◆ Instruction ◆
From the line below that contains "are the main" to the line that contains "- **PDFs and", repeat every line exactly, both ends included, and nothing else.

BEGIN Source material

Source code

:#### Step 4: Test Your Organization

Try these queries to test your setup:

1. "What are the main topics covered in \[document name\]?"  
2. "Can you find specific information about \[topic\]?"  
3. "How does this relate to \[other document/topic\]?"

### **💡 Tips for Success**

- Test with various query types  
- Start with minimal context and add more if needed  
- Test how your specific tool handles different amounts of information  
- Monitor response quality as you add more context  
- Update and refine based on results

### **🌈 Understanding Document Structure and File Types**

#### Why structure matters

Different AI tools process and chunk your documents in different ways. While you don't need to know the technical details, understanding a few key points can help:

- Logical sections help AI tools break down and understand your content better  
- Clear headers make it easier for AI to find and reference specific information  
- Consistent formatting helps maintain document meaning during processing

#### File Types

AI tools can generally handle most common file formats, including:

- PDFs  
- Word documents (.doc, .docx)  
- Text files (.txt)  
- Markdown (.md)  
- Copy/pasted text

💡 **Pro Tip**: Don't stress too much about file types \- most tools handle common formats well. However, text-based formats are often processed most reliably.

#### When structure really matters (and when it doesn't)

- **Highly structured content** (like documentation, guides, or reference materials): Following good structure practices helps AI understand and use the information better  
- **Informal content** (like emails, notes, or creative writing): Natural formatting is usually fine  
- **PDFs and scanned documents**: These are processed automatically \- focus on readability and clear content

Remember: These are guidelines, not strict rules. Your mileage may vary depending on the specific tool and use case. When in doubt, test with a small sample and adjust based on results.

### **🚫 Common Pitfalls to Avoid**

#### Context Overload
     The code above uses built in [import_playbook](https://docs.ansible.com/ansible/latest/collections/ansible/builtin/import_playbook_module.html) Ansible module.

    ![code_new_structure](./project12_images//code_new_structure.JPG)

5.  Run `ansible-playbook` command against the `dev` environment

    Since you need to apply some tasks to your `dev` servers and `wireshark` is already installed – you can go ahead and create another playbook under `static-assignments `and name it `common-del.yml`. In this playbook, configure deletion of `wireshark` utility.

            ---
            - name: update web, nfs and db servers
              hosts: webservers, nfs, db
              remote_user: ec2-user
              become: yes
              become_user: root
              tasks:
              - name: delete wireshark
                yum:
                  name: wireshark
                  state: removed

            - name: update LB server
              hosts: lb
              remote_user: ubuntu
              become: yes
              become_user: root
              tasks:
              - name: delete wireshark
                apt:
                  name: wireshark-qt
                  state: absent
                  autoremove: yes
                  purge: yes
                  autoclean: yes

END Source material

◆ Expected answer ◆
1. "What are the main topics covered in \[document name\]?"  
2. "Can you find specific information about \[topic\]?"  
3. "How does this relate to \[other document/topic\]?"

### **💡 Tips for Success**

- Test with various query types  
- Start with minimal context and add more if needed  
- Test how your specific tool handles different amounts of information  
- Monitor response quality as you add more context  
- Update and refine based on results

### **🌈 Understanding Document Structure and File Types**

#### Why structure matters

Different AI tools process and chunk your documents in different ways. While you don't need to know the technical details, understanding a few key points can help:

- Logical sections help AI tools break down and understand your content better  
- Clear headers make it easier for AI to find and reference specific information  
- Consistent formatting helps maintain document meaning during processing

#### File Types

AI tools can generally handle most common file formats, including:

- PDFs  
- Word documents (.doc, .docx)  
- Text files (.txt)  
- Markdown (.md)  
- Copy/pasted text

💡 **Pro Tip**: Don't stress too much about file types \- most tools handle common formats well. However, text-based formats are often processed most reliably.

#### When structure really matters (and when it doesn't)

- **Highly structured content** (like documentation, guides, or reference materials): Following good structure practices helps AI understand and use the information better  
- **Informal content** (like emails, notes, or creative writing): Natural formatting is usually fine  
- **PDFs and scanned documents**: These are processed automatically \- focus on readability and clear content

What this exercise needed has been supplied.